> _DATA IN THIS EXERCISE_
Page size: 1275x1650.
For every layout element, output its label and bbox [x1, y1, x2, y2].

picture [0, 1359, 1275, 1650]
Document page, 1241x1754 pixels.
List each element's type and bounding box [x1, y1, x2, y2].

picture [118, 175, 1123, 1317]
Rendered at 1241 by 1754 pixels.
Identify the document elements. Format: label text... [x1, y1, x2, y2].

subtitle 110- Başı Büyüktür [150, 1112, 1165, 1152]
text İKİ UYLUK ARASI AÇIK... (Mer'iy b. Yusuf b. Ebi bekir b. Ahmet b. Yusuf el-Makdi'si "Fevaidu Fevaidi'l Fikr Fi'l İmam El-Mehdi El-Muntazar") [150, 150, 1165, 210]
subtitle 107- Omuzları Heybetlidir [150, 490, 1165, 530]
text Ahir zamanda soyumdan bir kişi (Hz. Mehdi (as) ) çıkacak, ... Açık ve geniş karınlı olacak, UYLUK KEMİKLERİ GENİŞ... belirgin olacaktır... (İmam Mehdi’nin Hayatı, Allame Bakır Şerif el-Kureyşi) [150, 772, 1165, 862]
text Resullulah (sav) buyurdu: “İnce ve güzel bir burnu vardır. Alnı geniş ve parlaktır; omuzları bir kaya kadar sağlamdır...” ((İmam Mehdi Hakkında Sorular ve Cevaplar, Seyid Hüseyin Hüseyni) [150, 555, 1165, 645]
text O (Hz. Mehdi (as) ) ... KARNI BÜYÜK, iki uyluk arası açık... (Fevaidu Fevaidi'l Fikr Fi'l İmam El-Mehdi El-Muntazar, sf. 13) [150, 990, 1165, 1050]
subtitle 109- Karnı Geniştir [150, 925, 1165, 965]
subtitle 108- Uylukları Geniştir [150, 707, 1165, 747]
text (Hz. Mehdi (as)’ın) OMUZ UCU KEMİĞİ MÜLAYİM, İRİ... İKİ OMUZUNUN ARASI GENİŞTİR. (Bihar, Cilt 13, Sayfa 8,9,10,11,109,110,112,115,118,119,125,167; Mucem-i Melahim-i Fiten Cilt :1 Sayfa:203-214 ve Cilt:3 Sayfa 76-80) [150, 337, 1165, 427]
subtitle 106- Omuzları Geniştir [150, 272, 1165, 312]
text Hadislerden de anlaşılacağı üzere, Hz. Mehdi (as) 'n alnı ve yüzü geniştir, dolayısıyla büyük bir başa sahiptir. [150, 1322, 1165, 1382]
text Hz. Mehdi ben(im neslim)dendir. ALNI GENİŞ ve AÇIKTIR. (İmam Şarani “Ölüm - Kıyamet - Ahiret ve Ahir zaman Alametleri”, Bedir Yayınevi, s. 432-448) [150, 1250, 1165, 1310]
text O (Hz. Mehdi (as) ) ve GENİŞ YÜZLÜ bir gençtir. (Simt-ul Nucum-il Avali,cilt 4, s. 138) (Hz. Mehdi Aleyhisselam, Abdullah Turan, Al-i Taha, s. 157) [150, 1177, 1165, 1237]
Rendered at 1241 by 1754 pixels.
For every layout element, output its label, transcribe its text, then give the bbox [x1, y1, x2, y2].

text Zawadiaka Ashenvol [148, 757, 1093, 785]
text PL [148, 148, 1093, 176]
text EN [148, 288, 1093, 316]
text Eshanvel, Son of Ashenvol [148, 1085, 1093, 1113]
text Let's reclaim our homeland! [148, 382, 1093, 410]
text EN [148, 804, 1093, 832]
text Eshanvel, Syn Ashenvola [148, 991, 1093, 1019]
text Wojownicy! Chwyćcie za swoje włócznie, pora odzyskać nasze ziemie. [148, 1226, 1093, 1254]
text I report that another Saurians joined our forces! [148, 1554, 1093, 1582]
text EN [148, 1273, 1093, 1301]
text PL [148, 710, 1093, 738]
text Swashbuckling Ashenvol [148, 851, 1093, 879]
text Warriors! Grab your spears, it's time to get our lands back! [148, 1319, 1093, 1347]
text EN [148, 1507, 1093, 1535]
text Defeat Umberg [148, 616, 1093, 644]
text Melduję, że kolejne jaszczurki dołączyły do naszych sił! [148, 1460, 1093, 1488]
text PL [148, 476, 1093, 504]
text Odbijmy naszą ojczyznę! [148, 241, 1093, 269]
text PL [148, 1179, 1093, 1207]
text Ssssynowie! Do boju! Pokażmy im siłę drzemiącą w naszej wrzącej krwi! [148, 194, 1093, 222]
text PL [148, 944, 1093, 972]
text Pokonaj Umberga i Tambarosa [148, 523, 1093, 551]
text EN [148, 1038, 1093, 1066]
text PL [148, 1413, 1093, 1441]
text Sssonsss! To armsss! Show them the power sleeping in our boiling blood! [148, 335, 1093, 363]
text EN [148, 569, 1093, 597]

> _THE TASK_
Rewrite every line of the data above as a JSON list of strings, one string per line, leaving out blank lines.

> _WRITTEN SOLUTION_
[
  "Page size: 1275x1650.",
  "For every layout element, output its label and bbox [x1, y1, x2, y2].",
  "picture [0, 1359, 1275, 1650]",
  "Document page, 1241x1754 pixels.",
  "List each element's type and bounding box [x1, y1, x2, y2].",
  "picture [118, 175, 1123, 1317]",
  "Rendered at 1241 by 1754 pixels.",
  "Identify the document elements. Format: label text... [x1, y1, x2, y2].",
  "subtitle 110- Başı Büyüktür [150, 1112, 1165, 1152]",
  "text İKİ UYLUK ARASI AÇIK... (Mer'iy b. Yusuf b. Ebi bekir b. Ahmet b. Yusuf el-Makdi'si \"Fevaidu Fevaidi'l Fikr Fi'l İmam El-Mehdi El-Muntazar\") [150, 150, 1165, 210]",
  "subtitle 107- Omuzları Heybetlidir [150, 490, 1165, 530]",
  "text Ahir zamanda soyumdan bir kişi (Hz. Mehdi (as) ) çıkacak, ... Açık ve geniş karınlı olacak, UYLUK KEMİKLERİ GENİŞ... belirgin olacaktır... (İmam Mehdi’nin Hayatı, Allame Bakır Şerif el-Kureyşi) [150, 772, 1165, 862]",
  "text Resullulah (sav) buyurdu: “İnce ve güzel bir burnu vardır. Alnı geniş ve parlaktır; omuzları bir kaya kadar sağlamdır...” ((İmam Mehdi Hakkında Sorular ve Cevaplar, Seyid Hüseyin Hüseyni) [150, 555, 1165, 645]",
  "text O (Hz. Mehdi (as) ) ... KARNI BÜYÜK, iki uyluk arası açık... (Fevaidu Fevaidi'l Fikr Fi'l İmam El-Mehdi El-Muntazar, sf. 13) [150, 990, 1165, 1050]",
  "subtitle 109- Karnı Geniştir [150, 925, 1165, 965]",
  "subtitle 108- Uylukları Geniştir [150, 707, 1165, 747]",
  "text (Hz. Mehdi (as)’ın) OMUZ UCU KEMİĞİ MÜLAYİM, İRİ... İKİ OMUZUNUN ARASI GENİŞTİR. (Bihar, Cilt 13, Sayfa 8,9,10,11,109,110,112,115,118,119,125,167; Mucem-i Melahim-i Fiten Cilt :1 Sayfa:203-214 ve Cilt:3 Sayfa 76-80) [150, 337, 1165, 427]",
  "subtitle 106- Omuzları Geniştir [150, 272, 1165, 312]",
  "text Hadislerden de anlaşılacağı üzere, Hz. Mehdi (as) 'n alnı ve yüzü geniştir, dolayısıyla büyük bir başa sahiptir. [150, 1322, 1165, 1382]",
  "text Hz. Mehdi ben(im neslim)dendir. ALNI GENİŞ ve AÇIKTIR. (İmam Şarani “Ölüm - Kıyamet - Ahiret ve Ahir zaman Alametleri”, Bedir Yayınevi, s. 432-448) [150, 1250, 1165, 1310]",
  "text O (Hz. Mehdi (as) ) ve GENİŞ YÜZLÜ bir gençtir. (Simt-ul Nucum-il Avali,cilt 4, s. 138) (Hz. Mehdi Aleyhisselam, Abdullah Turan, Al-i Taha, s. 157) [150, 1177, 1165, 1237]",
  "Rendered at 1241 by 1754 pixels.",
  "For every layout element, output its label, transcribe its text, then give the bbox [x1, y1, x2, y2].",
  "text Zawadiaka Ashenvol [148, 757, 1093, 785]",
  "text PL [148, 148, 1093, 176]",
  "text EN [148, 288, 1093, 316]",
  "text Eshanvel, Son of Ashenvol [148, 1085, 1093, 1113]",
  "text Let's reclaim our homeland! [148, 382, 1093, 410]",
  "text EN [148, 804, 1093, 832]",
  "text Eshanvel, Syn Ashenvola [148, 991, 1093, 1019]",
  "text Wojownicy! Chwyćcie za swoje włócznie, pora odzyskać nasze ziemie. [148, 1226, 1093, 1254]",
  "text I report that another Saurians joined our forces! [148, 1554, 1093, 1582]",
  "text EN [148, 1273, 1093, 1301]",
  "text PL [148, 710, 1093, 738]",
  "text Swashbuckling Ashenvol [148, 851, 1093, 879]",
  "text Warriors! Grab your spears, it's time to get our lands back! [148, 1319, 1093, 1347]",
  "text EN [148, 1507, 1093, 1535]",
  "text Defeat Umberg [148, 616, 1093, 644]",
  "text Melduję, że kolejne jaszczurki dołączyły do naszych sił! [148, 1460, 1093, 1488]",
  "text PL [148, 476, 1093, 504]",
  "text Odbijmy naszą ojczyznę! [148, 241, 1093, 269]",
  "text PL [148, 1179, 1093, 1207]",
  "text Ssssynowie! Do boju! Pokażmy im siłę drzemiącą w naszej wrzącej krwi! [148, 194, 1093, 222]",
  "text PL [148, 944, 1093, 972]",
  "text Pokonaj Umberga i Tambarosa [148, 523, 1093, 551]",
  "text EN [148, 1038, 1093, 1066]",
  "text PL [148, 1413, 1093, 1441]",
  "text Sssonsss! To armsss! Show them the power sleeping in our boiling blood! [148, 335, 1093, 363]",
  "text EN [148, 569, 1093, 597]"
]